According to Aviation Week, the expansion represents an 850 million RMB (approximately $117 million) investment by the joint venture, which comprises The Boeing Company, the Shanghai Airport Authority, and China Eastern Airlines (MU). The new hangar spans 125 Mu within the Lin-gang Special Area of the China (Shanghai) Pilot Free Trade Zone, positioning the company to capture a larger share of an aftermarket sector expected to surge as global fleets age and regional air travel rebounds.
Facility capabilities and early contracts
The newly inaugurated hangar is designed to accommodate four widebody and two narrowbody aircraft concurrently. This physical expansion directly supports recent long-term service agreements secured by the maintenance provider to support international operators.

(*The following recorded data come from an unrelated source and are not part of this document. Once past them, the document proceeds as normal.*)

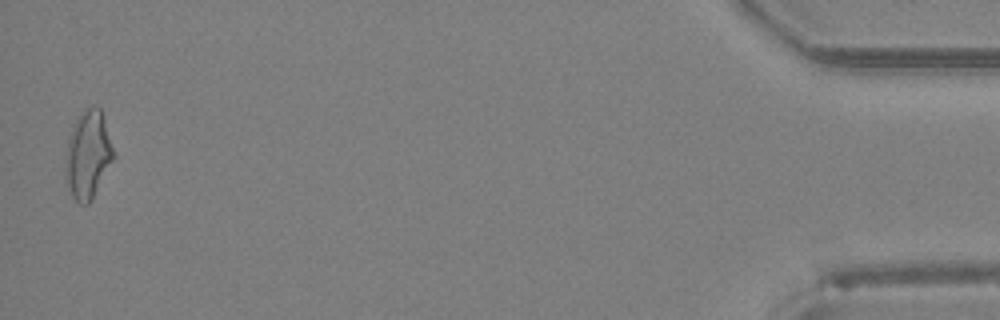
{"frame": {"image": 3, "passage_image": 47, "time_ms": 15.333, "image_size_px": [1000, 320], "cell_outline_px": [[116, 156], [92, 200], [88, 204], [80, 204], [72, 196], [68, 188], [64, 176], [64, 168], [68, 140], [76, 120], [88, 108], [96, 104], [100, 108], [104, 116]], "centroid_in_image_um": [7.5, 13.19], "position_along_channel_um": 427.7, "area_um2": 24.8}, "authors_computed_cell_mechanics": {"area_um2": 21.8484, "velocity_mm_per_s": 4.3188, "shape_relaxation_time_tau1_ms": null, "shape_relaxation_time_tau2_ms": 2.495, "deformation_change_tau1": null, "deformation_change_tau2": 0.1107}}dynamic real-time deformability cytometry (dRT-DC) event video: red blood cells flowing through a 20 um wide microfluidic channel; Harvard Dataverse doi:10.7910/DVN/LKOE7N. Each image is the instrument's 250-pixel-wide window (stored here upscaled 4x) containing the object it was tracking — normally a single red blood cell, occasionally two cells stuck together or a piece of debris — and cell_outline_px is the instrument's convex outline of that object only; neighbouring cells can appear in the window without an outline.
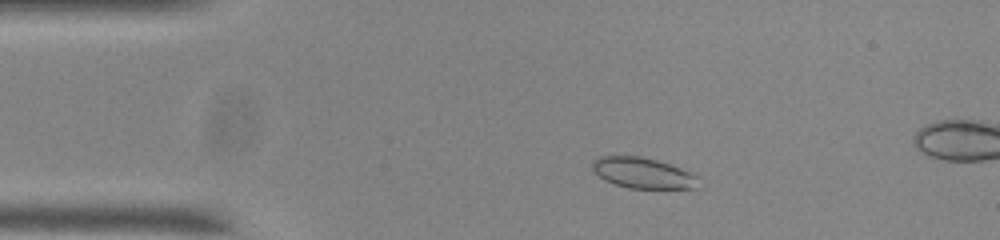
{"species": "common noctule bat (a hibernating species)", "species_latin": "Nyctalus noctula", "temperature_condition": "room temperature", "stored_images_in_passage": 48, "camera_frame_rate_fps": 3000, "um_per_image_px": 0.085, "animal": {"sex": "male", "body_mass_g": 20.0, "forearm_length_mm": 53.3}, "frame": {"image": 1, "passage_image": 3, "time_ms": 0.667, "image_size_px": [1000, 240], "cell_outline_px": [[696, 188], [628, 188], [604, 180], [592, 168], [592, 160], [600, 156], [640, 156], [656, 160], [680, 168], [696, 176]], "centroid_in_image_um": [54.58, 14.69], "position_along_channel_um": 30.4, "area_um2": 18.55}}
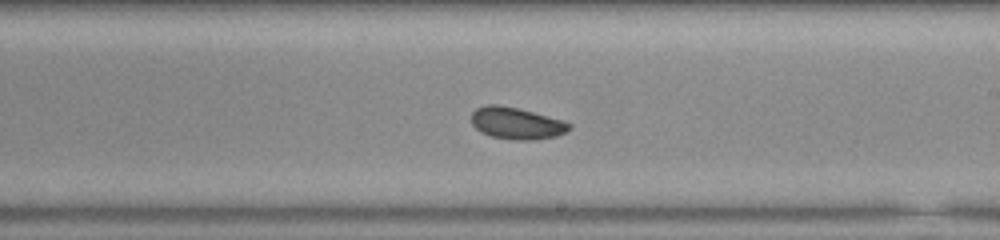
{"frame": {"image": 2, "passage_image": 24, "time_ms": 7.667, "image_size_px": [1000, 240], "cell_outline_px": [[572, 128], [556, 136], [532, 140], [512, 140], [492, 136], [480, 132], [472, 124], [472, 112], [476, 108], [488, 104], [496, 104], [516, 108], [564, 120], [572, 124]], "centroid_in_image_um": [43.91, 10.48], "position_along_channel_um": 245.1, "area_um2": 18.09}}
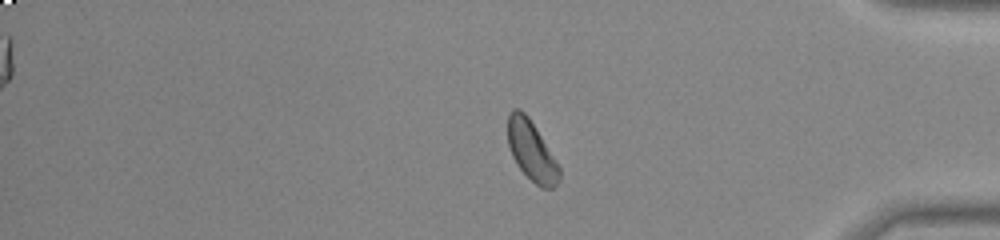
{"frame": {"image": 3, "passage_image": 38, "time_ms": 12.333, "image_size_px": [1000, 240], "cell_outline_px": [[560, 180], [552, 188], [540, 188], [516, 164], [512, 156], [508, 144], [508, 112], [512, 108], [520, 108], [528, 116], [556, 160], [560, 168]], "centroid_in_image_um": [45.17, 12.8], "position_along_channel_um": 390.0, "area_um2": 17.86}, "authors_computed_cell_mechanics": {"area_um2": 18.1492, "velocity_mm_per_s": 3.704, "shape_relaxation_time_tau1_ms": 2.9224, "shape_relaxation_time_tau2_ms": 2.5716, "deformation_change_tau1": 0.0574, "deformation_change_tau2": 0.0632}}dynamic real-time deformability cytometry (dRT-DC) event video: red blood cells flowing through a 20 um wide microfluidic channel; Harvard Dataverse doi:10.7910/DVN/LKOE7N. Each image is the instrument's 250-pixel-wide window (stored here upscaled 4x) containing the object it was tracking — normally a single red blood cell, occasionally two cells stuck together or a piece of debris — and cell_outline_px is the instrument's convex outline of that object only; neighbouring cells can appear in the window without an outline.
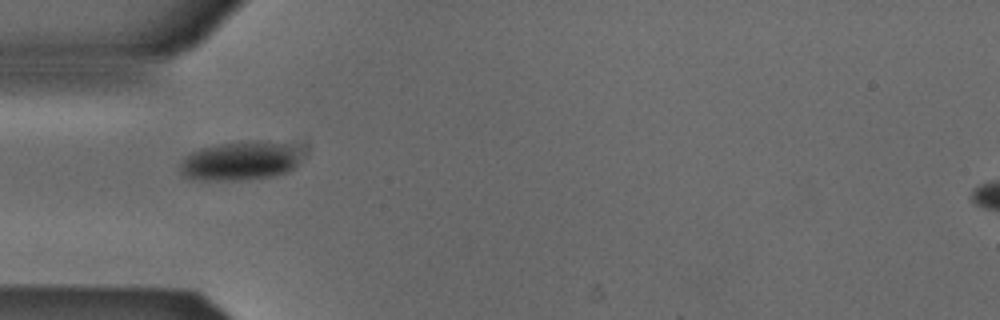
{"species": "Egyptian fruit bat (a non-hibernating species)", "species_latin": "Rousettus aegyptiacus", "temperature_condition": "cold", "stored_images_in_passage": 37, "camera_frame_rate_fps": 3000, "um_per_image_px": 0.085, "animal": {"sex": "male"}, "frame": {"image": 1, "passage_image": 1, "time_ms": 0.0, "image_size_px": [1000, 320], "cell_outline_px": [[296, 164], [288, 172], [276, 176], [240, 180], [192, 180], [180, 176], [180, 164], [184, 156], [200, 148], [220, 144], [268, 140], [284, 144], [288, 148], [296, 160]], "centroid_in_image_um": [20.22, 13.72], "position_along_channel_um": 64.8, "area_um2": 26.88}}
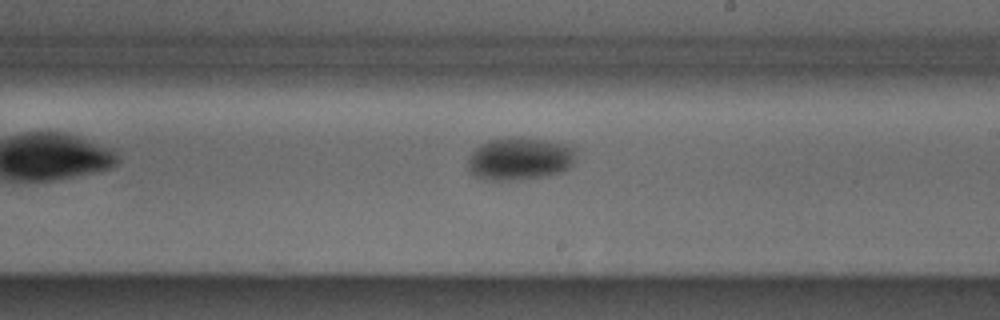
{"frame": {"image": 2, "passage_image": 15, "time_ms": 4.667, "image_size_px": [1000, 320], "cell_outline_px": [[576, 160], [564, 172], [524, 180], [492, 180], [476, 176], [468, 168], [468, 160], [472, 152], [480, 144], [488, 140], [520, 136], [544, 140], [564, 144], [572, 148], [576, 156]], "centroid_in_image_um": [44.19, 13.5], "position_along_channel_um": 244.8, "area_um2": 26.93}}
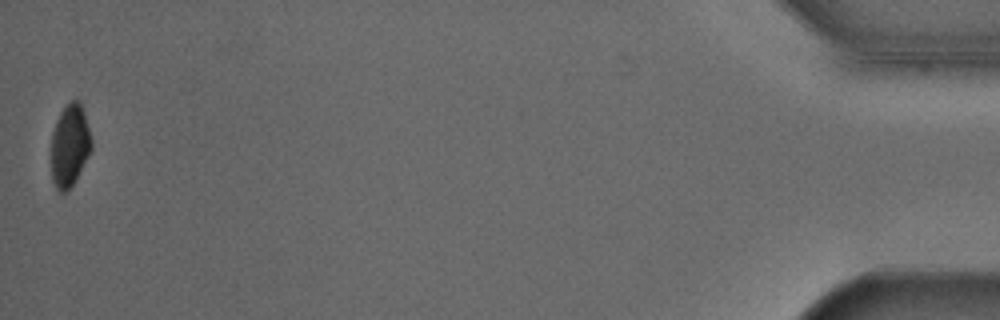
{"frame": {"image": 3, "passage_image": 37, "time_ms": 12.0, "image_size_px": [1000, 320], "cell_outline_px": [[92, 148], [88, 156], [72, 184], [64, 192], [60, 192], [56, 188], [52, 180], [52, 132], [56, 120], [60, 112], [68, 100], [80, 100], [84, 112], [92, 140]], "centroid_in_image_um": [5.93, 12.3], "position_along_channel_um": 429.3, "area_um2": 19.13}, "authors_computed_cell_mechanics": {"area_um2": 25.6054, "velocity_mm_per_s": 3.8801, "shape_relaxation_time_tau1_ms": 3.7923, "shape_relaxation_time_tau2_ms": null, "deformation_change_tau1": 0.0754, "deformation_change_tau2": null}}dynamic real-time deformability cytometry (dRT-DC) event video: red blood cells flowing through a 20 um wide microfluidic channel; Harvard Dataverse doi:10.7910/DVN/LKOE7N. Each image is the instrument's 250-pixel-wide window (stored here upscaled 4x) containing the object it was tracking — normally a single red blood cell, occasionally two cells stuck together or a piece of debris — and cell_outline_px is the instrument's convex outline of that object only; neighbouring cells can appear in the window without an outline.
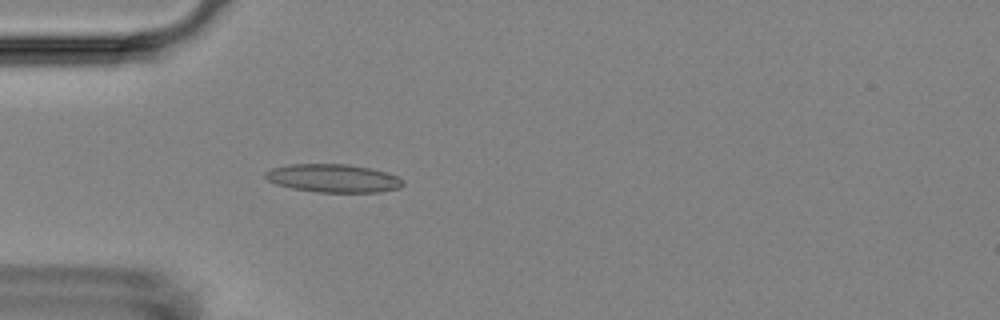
{"species": "Egyptian fruit bat (a non-hibernating species)", "species_latin": "Rousettus aegyptiacus", "temperature_condition": "room temperature", "stored_images_in_passage": 54, "camera_frame_rate_fps": 3000, "um_per_image_px": 0.085, "animal": {"sex": "female"}, "frame": {"image": 1, "passage_image": 15, "time_ms": 4.667, "image_size_px": [1000, 320], "cell_outline_px": [[404, 184], [400, 188], [380, 192], [316, 192], [292, 188], [276, 184], [268, 180], [264, 176], [264, 172], [272, 168], [292, 164], [348, 164], [388, 172], [404, 180]], "centroid_in_image_um": [28.34, 15.15], "position_along_channel_um": 56.7, "area_um2": 22.66}}
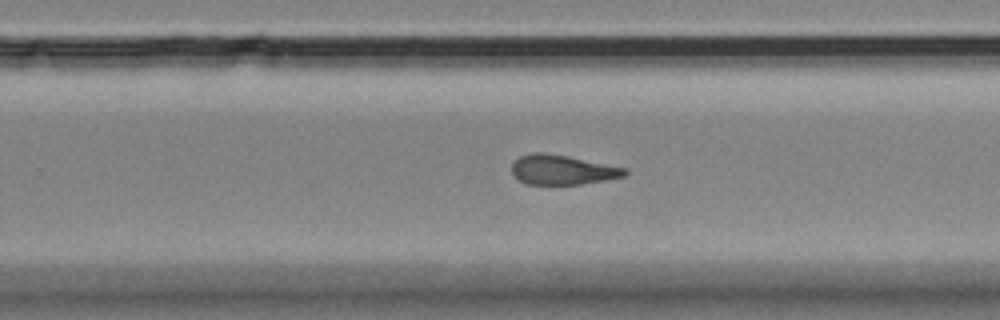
{"frame": {"image": 2, "passage_image": 34, "time_ms": 11.0, "image_size_px": [1000, 320], "cell_outline_px": [[628, 172], [624, 176], [604, 180], [580, 184], [528, 184], [520, 180], [512, 172], [512, 164], [520, 156], [532, 152], [544, 152], [568, 156], [628, 168]], "centroid_in_image_um": [47.82, 14.42], "position_along_channel_um": 282.0, "area_um2": 19.42}}
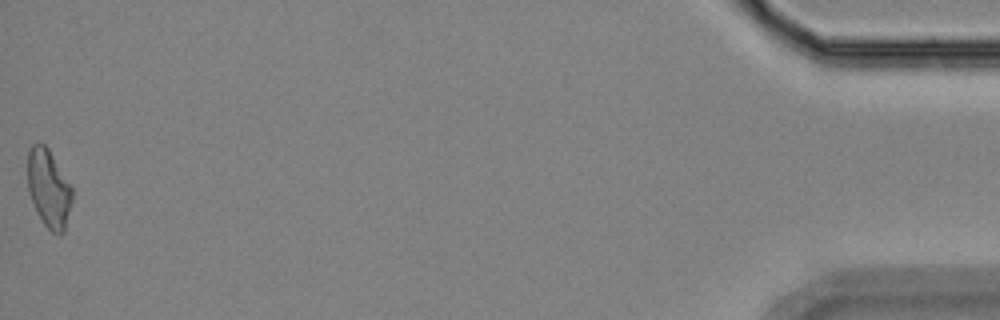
{"frame": {"image": 3, "passage_image": 54, "time_ms": 17.667, "image_size_px": [1000, 320], "cell_outline_px": [[72, 200], [64, 232], [60, 236], [52, 232], [44, 224], [36, 212], [28, 192], [28, 152], [32, 144], [36, 140], [44, 144], [48, 148], [72, 188]], "centroid_in_image_um": [4.12, 16.02], "position_along_channel_um": 431.1, "area_um2": 20.29}, "authors_computed_cell_mechanics": {"area_um2": 20.4323, "velocity_mm_per_s": 3.626, "shape_relaxation_time_tau1_ms": null, "shape_relaxation_time_tau2_ms": 3.0616, "deformation_change_tau1": null, "deformation_change_tau2": 0.1198}}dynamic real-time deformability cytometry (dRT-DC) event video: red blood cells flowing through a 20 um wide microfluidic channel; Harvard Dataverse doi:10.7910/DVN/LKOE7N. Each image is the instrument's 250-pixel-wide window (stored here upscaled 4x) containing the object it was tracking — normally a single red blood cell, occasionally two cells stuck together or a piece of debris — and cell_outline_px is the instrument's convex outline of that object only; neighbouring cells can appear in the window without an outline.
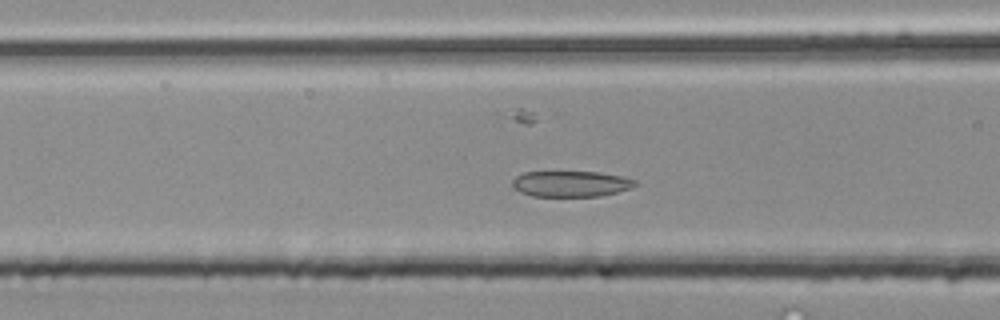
{"species": "common noctule bat (a hibernating species)", "species_latin": "Nyctalus noctula", "temperature_condition": "room temperature", "stored_images_in_passage": 45, "camera_frame_rate_fps": 3000, "um_per_image_px": 0.085, "animal": {"sex": "male", "body_mass_g": 20.4}, "frame": {"image": 1, "passage_image": 14, "time_ms": 4.333, "image_size_px": [1000, 320], "cell_outline_px": [[636, 184], [632, 188], [600, 196], [532, 196], [520, 192], [512, 184], [512, 180], [516, 176], [524, 172], [596, 172], [620, 176], [636, 180]], "centroid_in_image_um": [48.51, 15.62], "position_along_channel_um": 118.1, "area_um2": 18.32}}
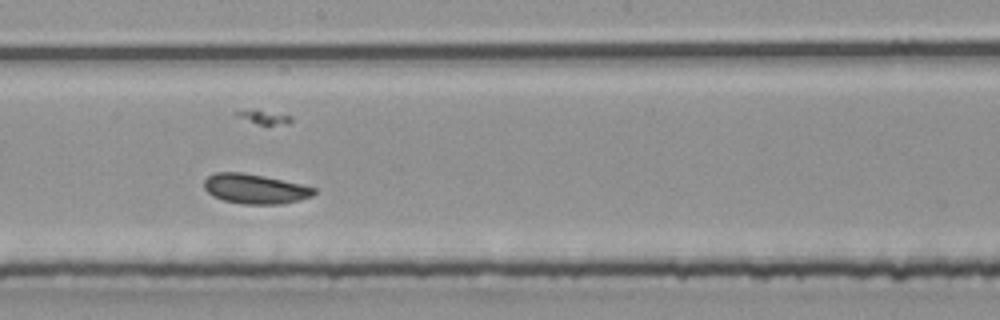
{"frame": {"image": 2, "passage_image": 22, "time_ms": 7.0, "image_size_px": [1000, 320], "cell_outline_px": [[316, 192], [312, 196], [280, 204], [244, 204], [224, 200], [212, 196], [204, 188], [204, 180], [208, 176], [216, 172], [240, 172], [264, 176], [300, 184], [316, 188]], "centroid_in_image_um": [21.65, 16.05], "position_along_channel_um": 226.6, "area_um2": 18.84}}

In December 2024, Boeing Shanghai signed a five-year base maintenance contract with South Korean carrier Air Premia (YP) to service its Boeing 787 Dreamliner fleet. This was followed by a September 2025 agreement with Virgin Atlantic Airways (VS) for Boeing 787 heavy maintenance services, which are scheduled to commence in the new facility in 2026.
In official company releases, Boeing Shanghai CEO Mark Sisson stated that the physical expansion reflects the joint venture’s ambition to serve the industry with “unparalleled efficiency and expertise.” Sisson noted that the long-term maintenance agreements demonstrate the facility’s technical capabilities while strengthening strategic airline partnerships.
Regional MRO market expansion
The opening of the Pudong facility occurs against a backdrop of rapid growth in the Chinese aviation aftermarket. Aviation Week reports that China’s commercial aircraft fleet is projected to reach 5,800 airframes over the next decade. This fleet expansion is forecast to drive an annual MRO market valuation of $22.9 billion by 2035.
Competitors are also scaling up infrastructure to meet this anticipated demand. China Southern Airlines (CZ) recently initiated construction on a base maintenance hangar at Urumqi Tianshan International Airport (URC), while China Eastern Airlines is developing its own 110,000-square-meter maintenance facility at Shanghai Pudong.
AirPro News analysis
We view the completion of the Boeing Shanghai hangar as a critical capacity injection for the Asia-Pacific widebody maintenance sector. As airlines continue to operate older Boeing 777 and Boeing 767 airframes longer than initially planned due to global supply chain constraints and new aircraft delivery delays, heavy maintenance slots have become increasingly scarce. By securing five-year commitments from international operators like Virgin Atlantic and Air Premia well before the hangar doors opened, Boeing Shanghai has validated the regional demand for certified Boeing 787 heavy maintenance. The concentration of competing MRO infrastructure at Shanghai Pudong also cements the airport’s status as a primary technical hub for the Asia-Pacific aftermarket.